Several radical activists from the 1960s and '70s have moved on with their lives and tried to acclimate and contribute to society. They include:
•Bill Ayers and Bernardine Dohrn - Two founders of the Weathermen organization, their radical roots began during college in the 1960s with Students for a Democratic Society, a group adamantly opposed to the Vietnam War when it began in 1959. The group also fought against police brutality, segregation, and oppression of African-Americans.
The couple split with Students for a Democratic Society in 1969 to form the Weathermen, who believed nonviolence was mostly ineffective in ending American oppression.
They adopted their name from lyrics to Bob Dylan's "Subterranean Homesick Blues," which said, "You don't need a weather man to know which way the wind blows."
On March 6, 1970, the Weathermen planned to bomb an officers' dance at New Jersey's Fort Dix U.S. Army base, but the bomb detonated prematurely and Weathermen Diana Oughton, Ted Gold, and Terry Robbins were killed in the blast at a New York City townhouse.
After that, the fugitive Weathermen went into hiding, hence the name Weather Underground. Believing bombing civilians was no longer a just cause, they went on to set at least 13 bombs intended to destroy government property.
After about 10 years as fugitives, Mr. Ayers and Ms. Dohrn surrendered to federal authorities in 1980.
Charges against Mr. Ayers were dropped because of inadmissible surveillance evidence. Ms. Dohrn spent less than a year in jail, receiving three years probation.
The couple married during their fugitive days, had children, two of whom were adopted, and settled in the Hyde Park district of Chicago. Barack Obama, who was 8 years old when the Weathermen's first bombing took place, became their neighbor years later.
Now a professor of curriculum and instruction at the University of Illinois at Chicago's college of education, Mr. Ayers is regarded in Chicago as a well-respected academic expert on education issues, as well as a board member of the Woods Fund of Chicago.
A university official said he is on sabbatical this semester and he did not respond to e-mail sent by The Blade.
Ms. Dohrn directs the Children and Family Justice Center at Northwestern University's College of Law. One of her assistants refused to allow The Blade to speak with her.
•Mark Rudd - According to his personal Web page, Rudd, former chairman of the Weathermen, surrendered to authorities in 1977, negotiating a plea deal for two years probation and a $2,000 fine.
Now retired from teaching at Central New Mexico Community College in Albuquerque, N.M., he works on student organizing with the newly formed Students for a Democratic Society among other groups.
Responding to an e-mail from The Blade, Rudd said he has nothing to say about the Weathermen until "Nov. 5," but added he is finishing a book called, Underground, which is to be published in the spring.

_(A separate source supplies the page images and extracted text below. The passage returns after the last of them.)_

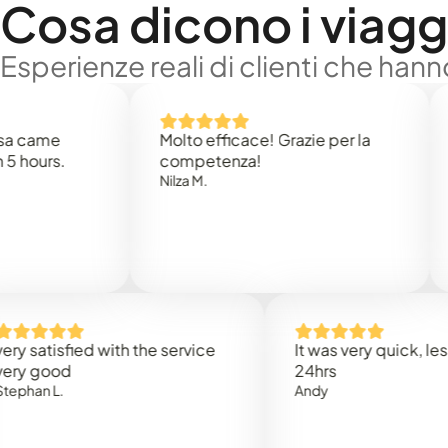
Cosa dicono i viaggi
Esperienze reali di clienti che han
e
Molto efficace! Grazie per la
Thank
s.
competenza!
Mark N
Nilza M.
isfied with the service
It was very quick, less than
od
24hrs
.
Andy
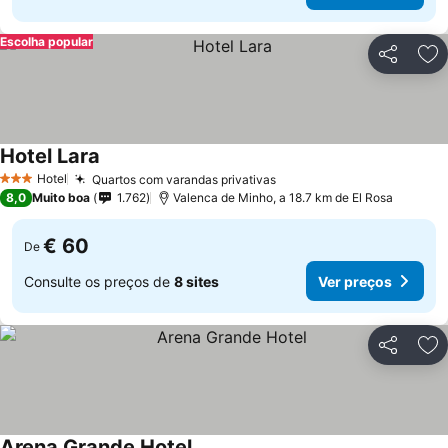
Escolha popular
Partilhar
Ad
Hotel Lara
Hotel
Quartos com varandas privativas
3 Estrelas
8,0
Muito boa
1.762
Valenca de Minho, a 18.7 km de El Rosa
€ 60
De
Consulte os preços de
8 sites
Ver preços
Partilhar
Ad
Arena Grande Hotel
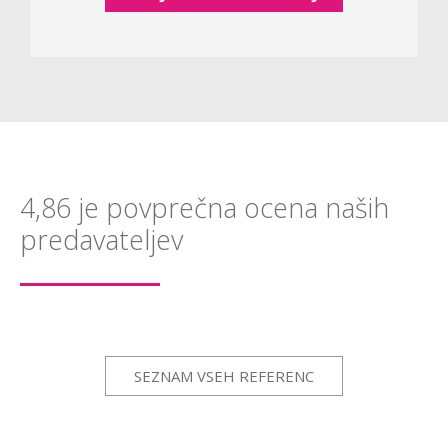
4,86 je povprečna ocena naših
predavateljev
SEZNAM VSEH REFERENC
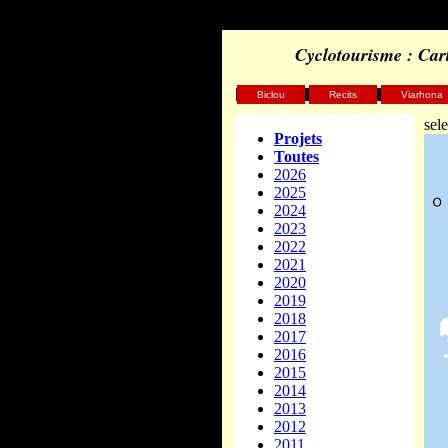
Cyclotourisme : Cart
Biclou
Recits
Viarhona
sel
Projets
Toutes
2026
2025
2024
2023
2022
2021
2020
2019
2018
2017
2016
2015
2014
2013
2012
2011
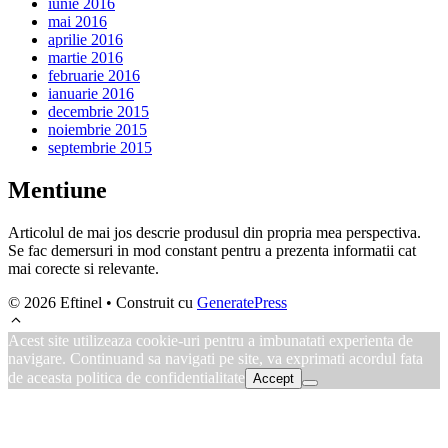
iunie 2016
mai 2016
aprilie 2016
martie 2016
februarie 2016
ianuarie 2016
decembrie 2015
noiembrie 2015
septembrie 2015
Mentiune
Articolul de mai jos descrie produsul din propria mea perspectiva.
Se fac demersuri in mod constant pentru a prezenta informatii cat
mai corecte si relevante.
© 2026 Eftinel
• Construit cu
GeneratePress
Acest site utilizeaza cookie-uri pentru a imbunatati experienta de
navigare. Continuand sa navigati pe site, va exprimati acordul fata
de aceasta politica de confidentialitate
Accept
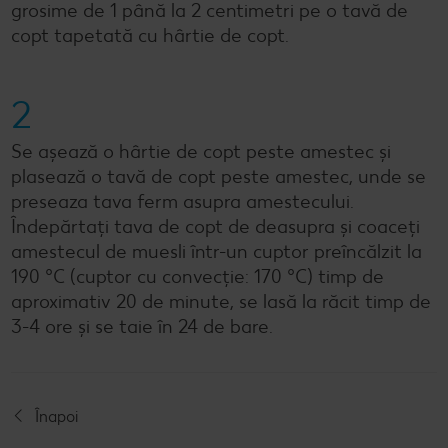
grosime de 1 până la 2 centimetri pe o tavă de
copt tapetată cu hârtie de copt.
2
Se așează o hârtie de copt peste amestec și
plasează o tavă de copt peste amestec, unde se
preseaza tava ferm asupra amestecului.
Îndepărtați tava de copt de deasupra și coaceți
amestecul de muesli într-un cuptor preîncălzit la
190 °C (cuptor cu convecție: 170 °C) timp de
aproximativ 20 de minute, se lasă la răcit timp de
3-4 ore și se taie în 24 de bare.
Înapoi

•Laura Whitehorn - A former Underground member, Whitehorn became a member of the fledgling May 19th Coalition after the Underground disbanded. The Coalition claimed responsibility for bombing four Washington military installations in addition to the U.S. Pentagon between 1978 and 1985.
She was arrested in 1985 and in 1990, she pleaded guilty to conspiracy and destruction of government property and later was sentenced to 20 years in prison, where she completed work on HIV and AIDS education. She was released on parole in 1999 after serving about 14 years.
Today, she is a senior editor for the New York City-based POZ magazine, which chronicles HIV and AIDS issues.
When contacted by The Blade, Whitehorn declined to be interviewed, but indicated she hopes Sen. Barack Obama is elected president.
•Eldridge Cleaver - Born in 1935, Cleaver helped found the Black Panther Party after he was released from prison in 1966. He had been convicted of assault with intent to murder.
At one point, he ran for U.S. president as a member of the Peace and Freedom Party.
Cleaver later became an active Republican, who discovered his newfound ideals when he became a born-again Christian.
He later ran unsuccessfully as a Republican for a U.S. Senate seat in California. In 1994 he died of unknown causes.
•David Horowitz - Mr. Horowitz, born in 1939, is a 1960s New Leftist-turned American conservative writer and activist. His parents were both longtime members of the country's Communist Party, as was he until events in the late 1960s and early 1970s, including the the U.S. abandonment of South Vietnam, changed his political worldview.
Now he edits the Web site FrontPageMagazine,com and writes and speaks on political issues at universities, advancing the neoconservative worldview.